Exercise instructions:
Copy out exactly the lines spanning the line with "částka vyplnit nulu." to the line with "SU ESQUIADES.COM", inclusive, from the data underneath, with no pictures.

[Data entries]
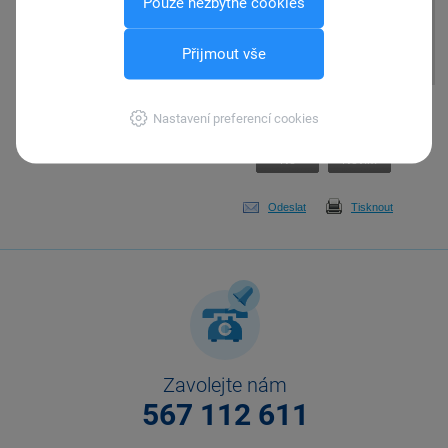
Pouze nezbytné cookies
invaliditu na záložku Daně
a pojistné nastavit a do pole
částka vyplnit nulu.
Přijmout vše
Pomohla Vám tato
Nastavení preferencí cookies
odpověď?
Ano
Ne
Nevím
Odeslat
Tisknout
Zavolejte nám
567 112 611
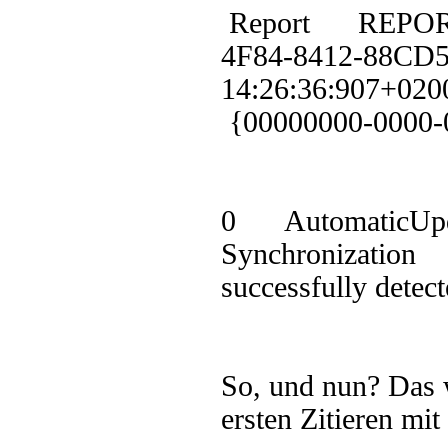
Report REPORT
4F84-8412-88CD
14:26:36:90
{00000000-000
0 AutomaticUp
Synchronization
successfully detect
So, und nun? Das w
ersten Zitieren 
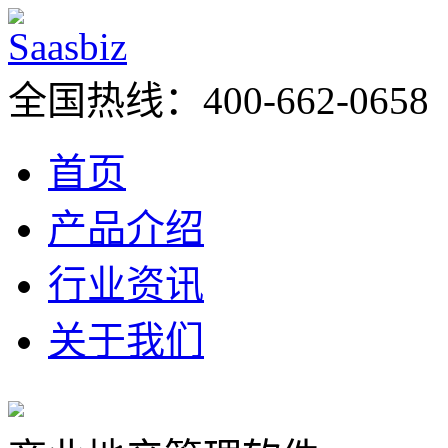
全国热线：400-662-0658
首页
产品介绍
行业资讯
关于我们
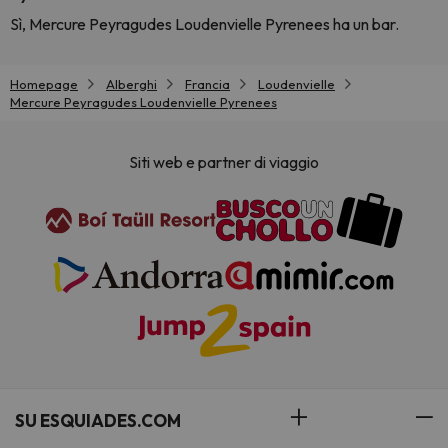
Sì, Mercure Peyragudes Loudenvielle Pyrenees ha un bar.
Homepage
Alberghi
Francia
Loudenvielle
Mercure Peyragudes Loudenvielle Pyrenees
Siti web e partner di viaggio
SU ESQUIADES.COM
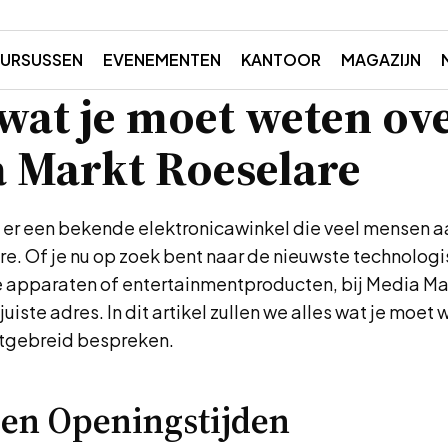
URSUSSEN
EVENEMENTEN
KANTOOR
MAGAZIJN
 wat je moet weten ov
 Markt Roeselare
s er een bekende elektronicawinkel die veel mensen a
e. Of je nu op zoek bent naar de nieuwste technologi
e apparaten of entertainmentproducten, bij Media Ma
juiste adres. In dit artikel zullen we alles wat je moet
itgebreid bespreken.
 en Openingstijden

Response:
částka vyplnit nulu.
Přijmout vše
Pomohla Vám tato
Nastavení preferencí cookies
odpověď?
Ano
Ne
Nevím
Odeslat
Tisknout
Zavolejte nám
567 112 611
Report REPORT
4F84-8412-88CD
14:26:36:90
{00000000-000
0 AutomaticUp
Synchronization
successfully detect
So, und nun? Das w
ersten Zitieren 
全国热线：400-662-0658
首页
产品介绍
行业资讯
关于我们
Sì, Mercure Peyragudes Loudenvielle Pyrenees ha un bar.
Homepage
Alberghi
Francia
Loudenvielle
Mercure Peyragudes Loudenvielle Pyrenees
Siti web e partner di viaggio
SU ESQUIADES.COM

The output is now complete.